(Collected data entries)
——————————

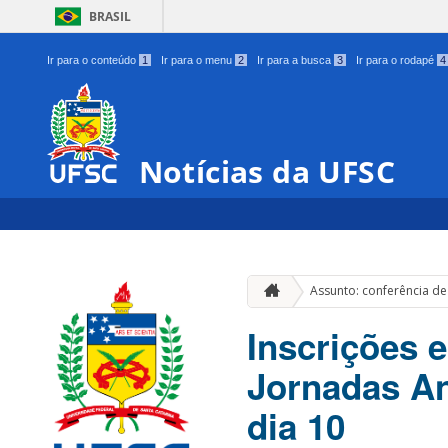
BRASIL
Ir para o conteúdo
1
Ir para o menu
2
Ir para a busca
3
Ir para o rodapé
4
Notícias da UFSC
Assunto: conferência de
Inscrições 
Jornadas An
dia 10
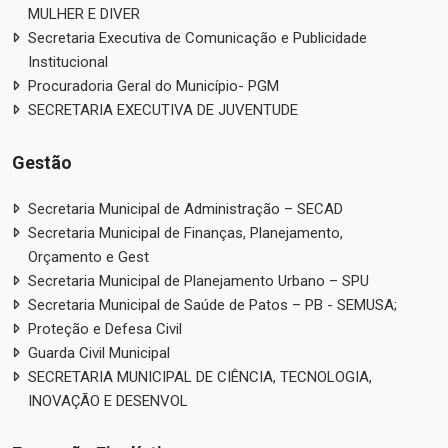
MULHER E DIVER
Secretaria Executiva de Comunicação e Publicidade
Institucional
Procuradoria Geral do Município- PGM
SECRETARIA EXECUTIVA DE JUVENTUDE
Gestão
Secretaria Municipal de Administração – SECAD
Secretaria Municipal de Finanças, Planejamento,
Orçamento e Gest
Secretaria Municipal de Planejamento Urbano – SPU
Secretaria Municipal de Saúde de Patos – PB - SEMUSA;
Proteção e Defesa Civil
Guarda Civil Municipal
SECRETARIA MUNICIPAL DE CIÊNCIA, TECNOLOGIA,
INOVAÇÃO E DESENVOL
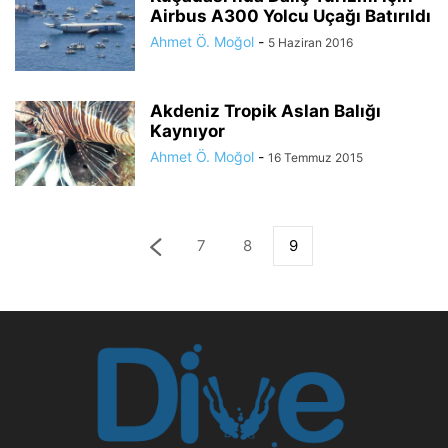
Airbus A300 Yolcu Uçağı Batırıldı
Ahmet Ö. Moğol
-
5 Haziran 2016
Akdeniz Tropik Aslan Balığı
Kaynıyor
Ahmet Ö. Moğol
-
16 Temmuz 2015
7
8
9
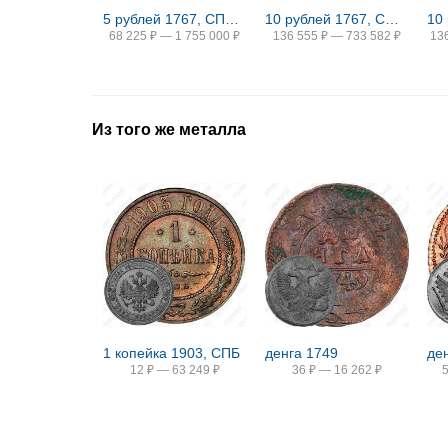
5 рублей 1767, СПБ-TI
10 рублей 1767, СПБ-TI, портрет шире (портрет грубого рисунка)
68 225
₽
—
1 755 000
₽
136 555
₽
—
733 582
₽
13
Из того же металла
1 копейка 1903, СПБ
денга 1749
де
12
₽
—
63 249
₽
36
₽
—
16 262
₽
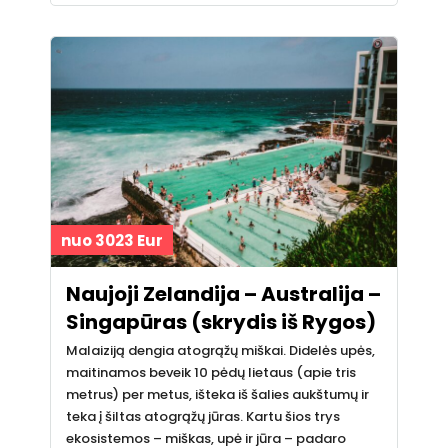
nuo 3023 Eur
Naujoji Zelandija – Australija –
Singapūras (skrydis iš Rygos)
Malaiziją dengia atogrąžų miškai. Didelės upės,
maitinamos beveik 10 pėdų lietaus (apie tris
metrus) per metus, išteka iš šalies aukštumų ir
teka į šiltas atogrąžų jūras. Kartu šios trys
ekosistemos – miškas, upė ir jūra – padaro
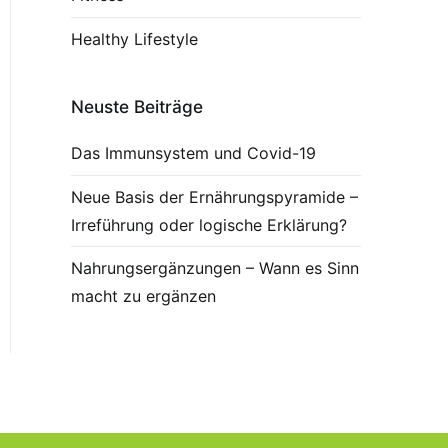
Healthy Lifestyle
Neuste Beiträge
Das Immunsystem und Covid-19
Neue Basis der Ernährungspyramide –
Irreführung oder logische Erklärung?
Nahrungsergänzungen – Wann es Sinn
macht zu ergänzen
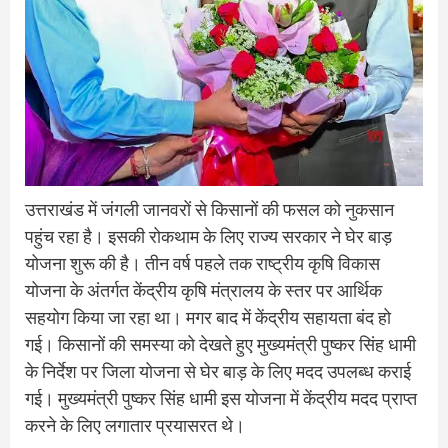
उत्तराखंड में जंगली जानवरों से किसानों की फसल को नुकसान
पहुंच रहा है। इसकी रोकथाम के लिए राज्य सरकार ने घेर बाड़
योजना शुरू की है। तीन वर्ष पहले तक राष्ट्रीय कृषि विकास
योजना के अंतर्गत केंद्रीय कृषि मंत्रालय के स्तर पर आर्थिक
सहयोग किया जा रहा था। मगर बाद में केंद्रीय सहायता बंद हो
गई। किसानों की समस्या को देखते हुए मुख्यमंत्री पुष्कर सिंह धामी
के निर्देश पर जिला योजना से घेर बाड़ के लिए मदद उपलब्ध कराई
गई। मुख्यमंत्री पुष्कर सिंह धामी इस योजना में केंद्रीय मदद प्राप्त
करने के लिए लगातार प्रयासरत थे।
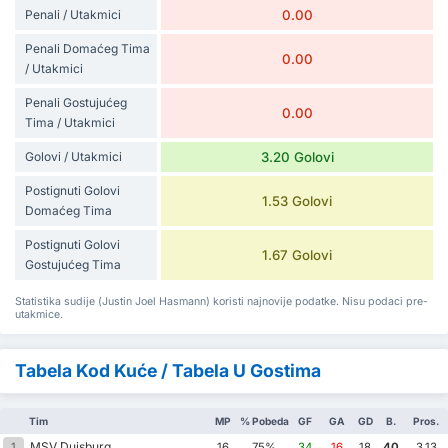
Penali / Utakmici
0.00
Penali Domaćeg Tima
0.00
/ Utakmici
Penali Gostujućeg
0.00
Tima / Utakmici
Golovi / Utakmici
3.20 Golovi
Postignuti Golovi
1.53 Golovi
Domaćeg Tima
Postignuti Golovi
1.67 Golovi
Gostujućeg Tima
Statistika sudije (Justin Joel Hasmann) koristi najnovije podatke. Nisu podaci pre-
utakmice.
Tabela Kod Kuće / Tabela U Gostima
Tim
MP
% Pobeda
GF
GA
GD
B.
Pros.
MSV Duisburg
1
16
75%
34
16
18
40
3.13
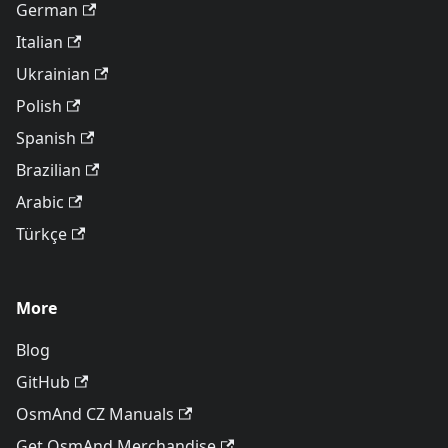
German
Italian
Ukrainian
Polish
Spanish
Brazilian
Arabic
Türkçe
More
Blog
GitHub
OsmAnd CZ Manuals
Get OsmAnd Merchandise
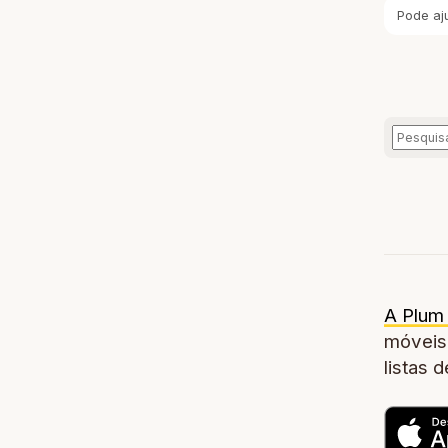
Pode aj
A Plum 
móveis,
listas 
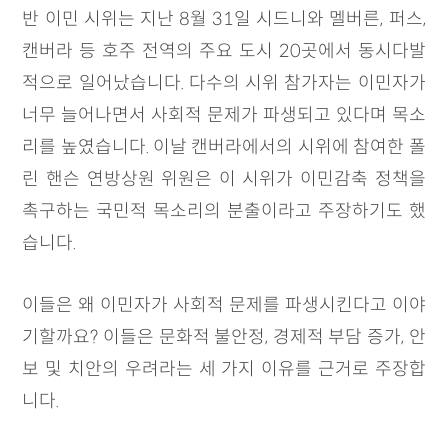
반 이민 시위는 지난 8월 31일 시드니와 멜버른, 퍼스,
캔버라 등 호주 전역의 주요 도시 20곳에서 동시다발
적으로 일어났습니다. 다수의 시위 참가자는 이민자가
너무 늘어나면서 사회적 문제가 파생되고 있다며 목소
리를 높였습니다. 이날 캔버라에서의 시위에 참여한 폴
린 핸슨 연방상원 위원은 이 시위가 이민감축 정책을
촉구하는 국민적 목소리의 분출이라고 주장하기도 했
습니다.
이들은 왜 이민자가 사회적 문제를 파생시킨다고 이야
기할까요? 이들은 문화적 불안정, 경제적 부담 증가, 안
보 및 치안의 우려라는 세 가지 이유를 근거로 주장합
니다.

——————————

*WORK INSTRUCTIONS*
Within the records, filter for lines that contain the word "OsmAnd" and show each one.

*RESPONSE BELOW*
OsmAnd CZ Manuals
Get OsmAnd Merchandise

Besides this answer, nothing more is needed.